Napoli. Capi di abbigliamento con marchi contraffatti venduti in mezzo a capi originali; è questo uno dei tanti aspetti venuti alla luce a seguito dell’odierna operazione condotta dalla Guardia di Finanza di Napoli, a seguito della quale sono state eseguite 10 ordinanze di custodia cautelare emesse nei confronti di nove italiani ed uno straniero, dei quali quattro si trovano ora agli arresti domiciliari, due sottoposti a divieto di dimora nella regione Campania e quattro con obbligo di presentazione alla polizia giudiziaria. Per tutti gli tutti indiziati è stata formulata dagli inquirenti l’accusa di associazione a delinquere finalizzata alla produzione e alla commercializzazione di prodotti contraffatti, frode nell’esercizio del commercio, vendita di prodotti industriali con segni mendaci e ricettazione.

L’attività d’indagine, coordinata dalla locale Procura della Repubblica – Direzione Distrettuale Antimafia, è stata mirata verso una ben consolidata ed articolata struttura criminale la quale, per il suo illecito business, poteva contare su capacissimi canali di approvvigionamento basati in Turchia ed in Cina, nonché su un’efficiente filiera distributiva dei prodotti-fake che, in maniera assai capillare, operava tra le province di Napoli, Salerno, Caserta, Roma e Bologna.

I capi d’abbigliamento in questione – realizzati in maniera pressoché identica agli originali – venivano poi commercializzati presso negozi e outlet multi brand unendoli a quelli genuini, in modo tale da trarre facilmente in inganno gli acquirenti i quali, sia pur a prezzi scontanti, erano effettivamente convinti di aver acquistato un capo di marca. Per massimizzare i propri guadagni i responsabili della frode non avevano peraltro mancato di attivare il loro commercio anche on-line, grazie al quale velocemente piazzare gli stessi capi contraffatti in ogni angolo d’Italia come all’estero.

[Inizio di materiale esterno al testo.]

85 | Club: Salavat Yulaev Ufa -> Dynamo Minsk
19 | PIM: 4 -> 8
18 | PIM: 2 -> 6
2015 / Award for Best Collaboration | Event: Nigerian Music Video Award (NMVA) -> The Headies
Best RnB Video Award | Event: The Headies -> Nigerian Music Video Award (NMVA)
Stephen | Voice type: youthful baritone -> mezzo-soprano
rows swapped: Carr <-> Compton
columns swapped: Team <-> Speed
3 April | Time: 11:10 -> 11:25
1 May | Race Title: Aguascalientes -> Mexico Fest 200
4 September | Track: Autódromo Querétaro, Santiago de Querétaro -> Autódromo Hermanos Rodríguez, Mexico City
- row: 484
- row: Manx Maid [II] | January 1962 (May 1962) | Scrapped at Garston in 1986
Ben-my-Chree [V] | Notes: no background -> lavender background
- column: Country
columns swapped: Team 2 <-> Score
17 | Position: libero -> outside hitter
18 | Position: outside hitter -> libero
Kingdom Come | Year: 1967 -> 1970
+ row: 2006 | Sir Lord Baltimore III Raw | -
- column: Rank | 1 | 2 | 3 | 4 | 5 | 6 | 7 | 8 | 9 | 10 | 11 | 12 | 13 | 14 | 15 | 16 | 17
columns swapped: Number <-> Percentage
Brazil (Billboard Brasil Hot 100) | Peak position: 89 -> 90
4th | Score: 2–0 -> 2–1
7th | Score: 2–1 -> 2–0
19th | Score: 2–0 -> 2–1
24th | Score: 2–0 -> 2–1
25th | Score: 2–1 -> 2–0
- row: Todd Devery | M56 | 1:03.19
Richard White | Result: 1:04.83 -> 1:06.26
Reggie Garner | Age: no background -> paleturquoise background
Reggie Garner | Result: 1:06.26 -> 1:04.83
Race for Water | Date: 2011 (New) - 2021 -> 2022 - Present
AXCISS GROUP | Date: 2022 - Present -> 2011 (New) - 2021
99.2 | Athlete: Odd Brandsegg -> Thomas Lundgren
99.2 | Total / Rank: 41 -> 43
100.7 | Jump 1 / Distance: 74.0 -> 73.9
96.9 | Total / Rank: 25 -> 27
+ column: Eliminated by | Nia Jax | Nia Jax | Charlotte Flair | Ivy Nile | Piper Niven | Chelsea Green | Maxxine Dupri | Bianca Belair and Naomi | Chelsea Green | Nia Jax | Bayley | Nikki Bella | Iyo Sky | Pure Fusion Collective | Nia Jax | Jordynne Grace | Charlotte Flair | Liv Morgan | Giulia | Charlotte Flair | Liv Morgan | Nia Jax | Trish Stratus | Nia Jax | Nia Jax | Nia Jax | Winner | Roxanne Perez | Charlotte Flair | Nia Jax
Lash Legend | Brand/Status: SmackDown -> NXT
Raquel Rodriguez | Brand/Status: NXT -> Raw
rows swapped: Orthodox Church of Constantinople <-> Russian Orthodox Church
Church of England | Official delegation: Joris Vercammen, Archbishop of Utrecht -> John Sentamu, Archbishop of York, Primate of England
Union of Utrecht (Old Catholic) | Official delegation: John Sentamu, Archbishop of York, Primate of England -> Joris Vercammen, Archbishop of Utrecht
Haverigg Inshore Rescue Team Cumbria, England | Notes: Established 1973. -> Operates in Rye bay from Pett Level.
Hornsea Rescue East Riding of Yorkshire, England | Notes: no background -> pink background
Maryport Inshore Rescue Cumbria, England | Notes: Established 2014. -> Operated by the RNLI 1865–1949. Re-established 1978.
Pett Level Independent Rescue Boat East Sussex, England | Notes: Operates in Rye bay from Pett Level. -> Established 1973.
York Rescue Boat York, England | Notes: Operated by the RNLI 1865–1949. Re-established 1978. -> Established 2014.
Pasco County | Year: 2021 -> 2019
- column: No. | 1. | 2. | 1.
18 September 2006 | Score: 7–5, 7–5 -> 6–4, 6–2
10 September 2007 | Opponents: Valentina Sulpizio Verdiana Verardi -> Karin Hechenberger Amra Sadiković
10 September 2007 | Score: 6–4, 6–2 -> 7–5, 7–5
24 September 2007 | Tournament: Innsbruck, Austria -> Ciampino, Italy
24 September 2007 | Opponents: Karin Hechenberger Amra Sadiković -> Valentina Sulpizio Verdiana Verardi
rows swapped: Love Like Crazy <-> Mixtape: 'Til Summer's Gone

Lo stabilimento controllato

La base operativa del loro ramo-vendita “e-commerce” era stata insediata a Nocera Inferiore (Salerno) in un’ampia sede dotata di uffici, strumentazione informatica, un call center ed addirittura di uno show-room. Un business a tutto tondo dunque, realizzato senza dubbio in grande stile con numerose spedizioni di merci dirette, oltre che nel ns. Paese, anche in Germania, Slovenia, Francia, Grecia e Danimarca.

Secondo quanto emerso nel corso dell’attività investigativa oggi portata a termine dalla GDF partenopea, i responsabili del traffico potevano fare affidamento su un loro fidato referente, da anni trasferitosi ad Istanbul, e che aveva il compito di curare i rapporti commerciali con gli emergenti fornitori turchi.

La Turchia, infatti, sta sempre più assumendo una posizione di primaria rilevanza nella produzione mondiale di articoli ed accessori d’abbigliamento recanti i marchi contraffatti dei più rinomati nomi internazionali del settore e, proprio per questi motivi, rappresenta oggi una sorta di passaggio obbligato per le più potenti organizzazioni attive nel troppo ricco campo della contraffazione.

Come sopra accennato, tra i destinatari degli odierni provvedimenti emessi dall’Autorità Giudiziaria, figurano anche diversi titolari di esercizi commerciali al dettaglio i quali, dopo essersi ben riforniti di maglie, pantaloni, scarpe ecc. (tutti rigorosamente contraffatti), avevano pensato bene di piazzarli all’ignara clientela, insinuando i prodotti-fake tra gli scaffali dei propri negozi unitamente a quelli originali senza così andare a destare particolari sospetti anche all’occhio del consumatore più attento.

Nel ricordare che la contraffazione rappresenta una gravissima piaga economica tanto per le aziende, quanto per l’occupazione delle loro maestranze, la Guardia di Finanza fa presente a tutti i cittadini che, in presenza di produzioni e di commerci illeciti di questo tipo, è sempre possibile segnalare la circostanza al numero di pubblica utilità del Corpo “117” attivo gratuitamente – 24 ore su 24 – in tutto il territorio nazionale.